Task details ▸ Only the lines from the beginning of the data below through the line that contains "nwell you want" should be repeated, exactly as written.

Dataset records ▸
Content starts
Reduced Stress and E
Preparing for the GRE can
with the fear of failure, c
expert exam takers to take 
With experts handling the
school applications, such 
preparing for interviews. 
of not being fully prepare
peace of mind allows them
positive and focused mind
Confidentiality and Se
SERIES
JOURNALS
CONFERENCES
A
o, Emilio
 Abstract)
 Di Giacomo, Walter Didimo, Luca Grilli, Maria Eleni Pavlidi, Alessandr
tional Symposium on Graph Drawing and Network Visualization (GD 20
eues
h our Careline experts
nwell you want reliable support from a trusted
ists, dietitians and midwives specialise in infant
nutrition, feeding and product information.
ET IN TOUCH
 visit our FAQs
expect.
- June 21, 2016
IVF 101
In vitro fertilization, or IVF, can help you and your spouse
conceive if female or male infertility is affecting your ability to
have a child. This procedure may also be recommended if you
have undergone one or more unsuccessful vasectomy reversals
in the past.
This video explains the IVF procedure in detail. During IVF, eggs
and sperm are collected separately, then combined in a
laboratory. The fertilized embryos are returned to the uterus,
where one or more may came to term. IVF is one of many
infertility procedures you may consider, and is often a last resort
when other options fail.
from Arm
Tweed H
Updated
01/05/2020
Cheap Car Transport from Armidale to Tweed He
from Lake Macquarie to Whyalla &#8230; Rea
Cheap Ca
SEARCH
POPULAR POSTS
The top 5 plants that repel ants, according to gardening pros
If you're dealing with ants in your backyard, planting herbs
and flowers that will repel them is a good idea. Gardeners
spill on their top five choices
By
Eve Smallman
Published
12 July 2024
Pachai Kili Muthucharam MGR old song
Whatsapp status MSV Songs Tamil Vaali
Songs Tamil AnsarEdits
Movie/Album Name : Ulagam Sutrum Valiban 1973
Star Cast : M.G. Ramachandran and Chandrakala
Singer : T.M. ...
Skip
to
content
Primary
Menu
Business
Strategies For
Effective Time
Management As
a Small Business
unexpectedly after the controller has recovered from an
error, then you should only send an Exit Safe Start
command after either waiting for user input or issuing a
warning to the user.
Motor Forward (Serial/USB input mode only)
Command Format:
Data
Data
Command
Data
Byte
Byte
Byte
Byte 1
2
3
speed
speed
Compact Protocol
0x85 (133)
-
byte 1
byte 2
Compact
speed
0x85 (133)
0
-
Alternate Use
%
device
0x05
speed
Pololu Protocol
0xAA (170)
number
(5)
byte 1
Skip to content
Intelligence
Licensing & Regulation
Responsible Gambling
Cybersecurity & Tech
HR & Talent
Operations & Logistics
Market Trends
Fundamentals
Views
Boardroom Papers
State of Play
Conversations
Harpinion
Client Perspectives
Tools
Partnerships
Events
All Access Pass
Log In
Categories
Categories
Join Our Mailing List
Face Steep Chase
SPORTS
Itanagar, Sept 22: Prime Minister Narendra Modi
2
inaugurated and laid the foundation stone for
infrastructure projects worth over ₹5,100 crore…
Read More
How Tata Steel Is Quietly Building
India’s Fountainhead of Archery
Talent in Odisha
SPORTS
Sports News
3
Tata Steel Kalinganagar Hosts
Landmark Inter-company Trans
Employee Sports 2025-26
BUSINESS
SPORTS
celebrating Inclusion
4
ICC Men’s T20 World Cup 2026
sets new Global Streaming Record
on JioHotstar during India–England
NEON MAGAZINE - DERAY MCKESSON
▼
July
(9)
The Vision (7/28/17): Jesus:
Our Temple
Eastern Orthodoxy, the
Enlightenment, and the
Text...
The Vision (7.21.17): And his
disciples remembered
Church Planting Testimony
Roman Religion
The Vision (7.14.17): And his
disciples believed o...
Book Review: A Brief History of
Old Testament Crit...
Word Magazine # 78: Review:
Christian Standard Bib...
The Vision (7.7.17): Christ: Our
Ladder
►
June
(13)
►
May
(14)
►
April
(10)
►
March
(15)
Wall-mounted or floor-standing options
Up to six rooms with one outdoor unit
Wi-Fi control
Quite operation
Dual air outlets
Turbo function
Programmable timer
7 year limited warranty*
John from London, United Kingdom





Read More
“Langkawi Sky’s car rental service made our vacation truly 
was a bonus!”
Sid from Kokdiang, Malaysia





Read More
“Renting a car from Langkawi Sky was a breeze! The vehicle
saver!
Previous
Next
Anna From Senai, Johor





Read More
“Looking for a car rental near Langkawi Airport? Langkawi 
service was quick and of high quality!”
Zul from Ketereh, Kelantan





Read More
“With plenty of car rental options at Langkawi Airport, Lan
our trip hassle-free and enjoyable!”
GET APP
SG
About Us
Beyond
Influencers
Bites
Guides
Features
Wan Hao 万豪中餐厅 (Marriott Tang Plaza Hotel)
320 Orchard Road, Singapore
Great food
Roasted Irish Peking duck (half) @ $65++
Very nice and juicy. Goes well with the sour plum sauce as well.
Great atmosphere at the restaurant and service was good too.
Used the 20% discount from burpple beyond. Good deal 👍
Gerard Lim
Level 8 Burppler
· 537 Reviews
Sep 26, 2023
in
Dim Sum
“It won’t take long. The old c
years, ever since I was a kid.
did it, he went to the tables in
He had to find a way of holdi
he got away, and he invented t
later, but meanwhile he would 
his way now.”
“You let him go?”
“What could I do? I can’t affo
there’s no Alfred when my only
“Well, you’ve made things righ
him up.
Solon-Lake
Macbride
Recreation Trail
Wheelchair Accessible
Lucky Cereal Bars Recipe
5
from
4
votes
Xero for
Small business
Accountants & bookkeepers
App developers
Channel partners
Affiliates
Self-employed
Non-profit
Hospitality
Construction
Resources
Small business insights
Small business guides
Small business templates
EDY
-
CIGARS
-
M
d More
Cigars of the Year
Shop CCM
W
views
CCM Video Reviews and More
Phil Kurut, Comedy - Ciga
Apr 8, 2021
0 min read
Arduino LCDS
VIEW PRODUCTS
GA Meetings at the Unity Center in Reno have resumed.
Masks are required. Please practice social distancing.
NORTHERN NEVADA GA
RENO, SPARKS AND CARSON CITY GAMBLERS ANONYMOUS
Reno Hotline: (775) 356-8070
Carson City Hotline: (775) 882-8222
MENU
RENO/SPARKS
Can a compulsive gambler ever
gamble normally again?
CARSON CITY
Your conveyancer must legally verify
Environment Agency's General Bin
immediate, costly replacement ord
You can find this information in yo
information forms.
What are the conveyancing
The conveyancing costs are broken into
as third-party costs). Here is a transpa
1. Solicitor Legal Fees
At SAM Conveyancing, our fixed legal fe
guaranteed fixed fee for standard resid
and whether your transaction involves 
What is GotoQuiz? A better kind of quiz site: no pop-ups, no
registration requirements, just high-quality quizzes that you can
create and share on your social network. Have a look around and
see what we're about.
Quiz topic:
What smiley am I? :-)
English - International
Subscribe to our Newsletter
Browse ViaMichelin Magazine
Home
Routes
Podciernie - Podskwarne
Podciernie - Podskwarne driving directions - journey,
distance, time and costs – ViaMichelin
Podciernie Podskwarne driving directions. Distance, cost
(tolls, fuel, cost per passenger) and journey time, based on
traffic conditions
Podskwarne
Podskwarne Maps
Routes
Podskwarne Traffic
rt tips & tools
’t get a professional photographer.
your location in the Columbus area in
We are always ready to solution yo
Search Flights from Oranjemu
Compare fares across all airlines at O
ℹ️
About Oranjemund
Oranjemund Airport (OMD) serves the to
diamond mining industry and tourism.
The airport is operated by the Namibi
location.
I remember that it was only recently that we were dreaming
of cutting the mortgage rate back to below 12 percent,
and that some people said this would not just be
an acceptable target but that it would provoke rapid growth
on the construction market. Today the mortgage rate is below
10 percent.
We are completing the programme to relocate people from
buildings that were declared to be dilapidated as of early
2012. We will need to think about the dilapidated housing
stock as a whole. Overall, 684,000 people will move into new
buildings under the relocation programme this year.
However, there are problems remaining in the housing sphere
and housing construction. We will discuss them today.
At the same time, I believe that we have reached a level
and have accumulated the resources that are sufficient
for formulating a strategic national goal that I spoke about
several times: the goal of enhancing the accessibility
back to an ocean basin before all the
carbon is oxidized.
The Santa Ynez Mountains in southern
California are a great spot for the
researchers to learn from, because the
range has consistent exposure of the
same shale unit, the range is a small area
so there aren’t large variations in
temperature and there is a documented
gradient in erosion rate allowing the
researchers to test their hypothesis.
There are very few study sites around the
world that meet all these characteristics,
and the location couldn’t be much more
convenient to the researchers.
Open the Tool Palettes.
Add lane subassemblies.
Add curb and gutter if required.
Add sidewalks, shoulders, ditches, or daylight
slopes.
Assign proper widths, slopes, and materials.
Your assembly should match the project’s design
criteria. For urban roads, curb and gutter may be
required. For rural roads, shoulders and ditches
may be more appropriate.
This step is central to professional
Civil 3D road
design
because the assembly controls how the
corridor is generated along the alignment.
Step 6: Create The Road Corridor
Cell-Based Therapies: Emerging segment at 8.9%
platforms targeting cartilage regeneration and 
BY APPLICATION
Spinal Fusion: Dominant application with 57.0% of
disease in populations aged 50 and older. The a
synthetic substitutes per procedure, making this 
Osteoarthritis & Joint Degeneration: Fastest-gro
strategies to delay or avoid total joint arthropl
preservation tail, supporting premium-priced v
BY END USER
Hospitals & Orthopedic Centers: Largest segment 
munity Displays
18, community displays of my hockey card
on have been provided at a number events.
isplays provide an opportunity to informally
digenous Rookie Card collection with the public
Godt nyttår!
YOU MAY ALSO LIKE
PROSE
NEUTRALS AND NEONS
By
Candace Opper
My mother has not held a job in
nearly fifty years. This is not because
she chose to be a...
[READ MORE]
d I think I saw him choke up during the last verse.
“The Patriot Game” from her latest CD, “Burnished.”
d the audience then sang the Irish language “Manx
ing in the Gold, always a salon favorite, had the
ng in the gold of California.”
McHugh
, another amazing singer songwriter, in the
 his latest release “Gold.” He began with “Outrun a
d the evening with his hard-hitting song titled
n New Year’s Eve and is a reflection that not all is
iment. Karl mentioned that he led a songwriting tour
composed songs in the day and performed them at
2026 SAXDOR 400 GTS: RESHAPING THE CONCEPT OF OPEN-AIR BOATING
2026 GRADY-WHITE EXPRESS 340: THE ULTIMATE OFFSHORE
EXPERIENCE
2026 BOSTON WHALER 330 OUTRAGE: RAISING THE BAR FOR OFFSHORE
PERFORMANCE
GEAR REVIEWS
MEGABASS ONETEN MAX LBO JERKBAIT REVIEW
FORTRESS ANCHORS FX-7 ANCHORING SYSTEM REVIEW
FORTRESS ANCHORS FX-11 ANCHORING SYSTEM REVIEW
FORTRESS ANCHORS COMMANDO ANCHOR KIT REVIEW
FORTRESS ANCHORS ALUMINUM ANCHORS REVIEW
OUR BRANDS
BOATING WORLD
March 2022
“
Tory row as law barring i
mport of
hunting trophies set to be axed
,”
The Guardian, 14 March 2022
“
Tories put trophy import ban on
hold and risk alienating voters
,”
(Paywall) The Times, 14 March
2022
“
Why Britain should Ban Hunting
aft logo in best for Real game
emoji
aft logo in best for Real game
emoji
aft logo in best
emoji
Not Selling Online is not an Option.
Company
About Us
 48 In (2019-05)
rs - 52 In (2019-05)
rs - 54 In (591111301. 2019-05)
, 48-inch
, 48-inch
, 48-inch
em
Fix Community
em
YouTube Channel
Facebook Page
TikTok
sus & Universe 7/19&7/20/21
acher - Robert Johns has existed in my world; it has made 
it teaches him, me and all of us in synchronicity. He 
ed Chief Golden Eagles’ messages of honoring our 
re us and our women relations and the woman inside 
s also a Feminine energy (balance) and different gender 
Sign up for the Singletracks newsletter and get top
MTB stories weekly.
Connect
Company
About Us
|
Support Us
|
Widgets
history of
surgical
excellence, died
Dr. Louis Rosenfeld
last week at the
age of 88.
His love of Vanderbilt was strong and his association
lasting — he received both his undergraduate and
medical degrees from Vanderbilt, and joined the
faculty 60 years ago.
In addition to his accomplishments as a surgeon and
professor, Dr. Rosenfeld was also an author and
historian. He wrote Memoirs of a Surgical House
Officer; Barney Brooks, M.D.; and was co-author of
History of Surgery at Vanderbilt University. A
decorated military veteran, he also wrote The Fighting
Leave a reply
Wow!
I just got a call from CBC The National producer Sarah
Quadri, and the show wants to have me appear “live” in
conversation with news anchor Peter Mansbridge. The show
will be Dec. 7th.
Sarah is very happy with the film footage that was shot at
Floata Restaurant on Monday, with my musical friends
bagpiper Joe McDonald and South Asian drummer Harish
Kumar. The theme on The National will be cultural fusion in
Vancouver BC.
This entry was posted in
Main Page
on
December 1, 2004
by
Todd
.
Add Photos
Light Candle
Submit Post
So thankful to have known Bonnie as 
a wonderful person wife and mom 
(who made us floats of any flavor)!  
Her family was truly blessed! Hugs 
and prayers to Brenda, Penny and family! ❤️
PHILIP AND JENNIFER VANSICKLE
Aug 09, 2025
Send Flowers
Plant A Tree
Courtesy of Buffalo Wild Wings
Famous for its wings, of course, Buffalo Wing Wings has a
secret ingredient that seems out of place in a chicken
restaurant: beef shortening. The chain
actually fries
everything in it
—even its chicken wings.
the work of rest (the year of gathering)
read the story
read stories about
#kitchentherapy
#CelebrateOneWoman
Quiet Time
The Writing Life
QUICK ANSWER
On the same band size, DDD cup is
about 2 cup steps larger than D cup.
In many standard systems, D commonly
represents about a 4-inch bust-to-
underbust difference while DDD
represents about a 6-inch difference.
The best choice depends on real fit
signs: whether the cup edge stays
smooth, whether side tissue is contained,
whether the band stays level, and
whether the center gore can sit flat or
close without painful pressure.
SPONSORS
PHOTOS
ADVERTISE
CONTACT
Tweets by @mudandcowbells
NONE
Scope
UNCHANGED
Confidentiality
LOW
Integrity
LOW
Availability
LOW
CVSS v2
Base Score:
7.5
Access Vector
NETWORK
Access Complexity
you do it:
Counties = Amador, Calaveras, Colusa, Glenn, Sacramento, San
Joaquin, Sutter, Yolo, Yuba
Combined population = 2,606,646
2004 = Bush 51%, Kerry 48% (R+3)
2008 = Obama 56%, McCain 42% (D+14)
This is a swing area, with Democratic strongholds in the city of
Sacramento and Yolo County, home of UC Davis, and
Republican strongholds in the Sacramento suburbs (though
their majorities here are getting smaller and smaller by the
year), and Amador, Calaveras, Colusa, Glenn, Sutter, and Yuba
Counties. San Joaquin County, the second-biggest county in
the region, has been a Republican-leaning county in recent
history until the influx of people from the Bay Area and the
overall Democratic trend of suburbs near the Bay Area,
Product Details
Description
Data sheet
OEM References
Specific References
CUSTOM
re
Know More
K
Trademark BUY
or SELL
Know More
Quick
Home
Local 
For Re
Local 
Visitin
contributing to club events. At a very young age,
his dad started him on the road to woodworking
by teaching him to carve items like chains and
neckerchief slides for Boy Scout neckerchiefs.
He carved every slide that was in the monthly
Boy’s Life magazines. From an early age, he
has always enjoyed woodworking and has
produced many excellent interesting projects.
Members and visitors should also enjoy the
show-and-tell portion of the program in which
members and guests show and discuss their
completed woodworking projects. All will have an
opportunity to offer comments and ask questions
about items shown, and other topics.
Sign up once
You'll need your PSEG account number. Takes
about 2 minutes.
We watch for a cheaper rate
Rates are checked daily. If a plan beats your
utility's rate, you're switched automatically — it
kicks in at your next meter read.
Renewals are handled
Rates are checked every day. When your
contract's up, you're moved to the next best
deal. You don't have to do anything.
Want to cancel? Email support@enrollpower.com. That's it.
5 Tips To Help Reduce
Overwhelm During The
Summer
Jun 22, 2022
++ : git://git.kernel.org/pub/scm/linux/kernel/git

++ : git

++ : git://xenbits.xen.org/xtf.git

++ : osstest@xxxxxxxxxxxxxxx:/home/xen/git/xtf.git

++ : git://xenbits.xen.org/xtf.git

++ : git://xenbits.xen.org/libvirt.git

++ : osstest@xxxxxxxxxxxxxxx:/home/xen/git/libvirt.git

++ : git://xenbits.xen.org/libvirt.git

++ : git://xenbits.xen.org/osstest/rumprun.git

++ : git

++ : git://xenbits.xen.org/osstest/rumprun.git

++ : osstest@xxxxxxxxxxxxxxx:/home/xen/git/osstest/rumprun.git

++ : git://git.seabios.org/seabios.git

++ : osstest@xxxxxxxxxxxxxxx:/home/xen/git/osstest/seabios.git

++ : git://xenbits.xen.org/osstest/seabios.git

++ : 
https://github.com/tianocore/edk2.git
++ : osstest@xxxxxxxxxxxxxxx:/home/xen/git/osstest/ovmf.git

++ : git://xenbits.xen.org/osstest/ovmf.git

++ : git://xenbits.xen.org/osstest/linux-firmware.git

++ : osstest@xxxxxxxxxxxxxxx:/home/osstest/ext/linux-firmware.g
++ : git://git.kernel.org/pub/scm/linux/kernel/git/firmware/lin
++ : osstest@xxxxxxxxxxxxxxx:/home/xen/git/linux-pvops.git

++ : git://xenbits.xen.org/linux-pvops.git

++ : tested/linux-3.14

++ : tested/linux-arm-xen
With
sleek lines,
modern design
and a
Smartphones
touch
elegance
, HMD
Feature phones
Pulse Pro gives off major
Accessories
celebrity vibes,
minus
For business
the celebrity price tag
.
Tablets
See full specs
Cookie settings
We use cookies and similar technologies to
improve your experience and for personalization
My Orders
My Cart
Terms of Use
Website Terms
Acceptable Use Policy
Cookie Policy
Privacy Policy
Content ends
Response to the exercise ▸
Reduced Stress and E
Preparing for the GRE can
with the fear of failure, c
expert exam takers to take 
With experts handling the
school applications, such 
preparing for interviews. 
of not being fully prepare
peace of mind allows them
positive and focused mind
Confidentiality and Se
SERIES
JOURNALS
CONFERENCES
A
o, Emilio
 Abstract)
 Di Giacomo, Walter Didimo, Luca Grilli, Maria Eleni Pavlidi, Alessandr
tional Symposium on Graph Drawing and Network Visualization (GD 20
eues
h our Careline experts
nwell you want reliable support from a trusted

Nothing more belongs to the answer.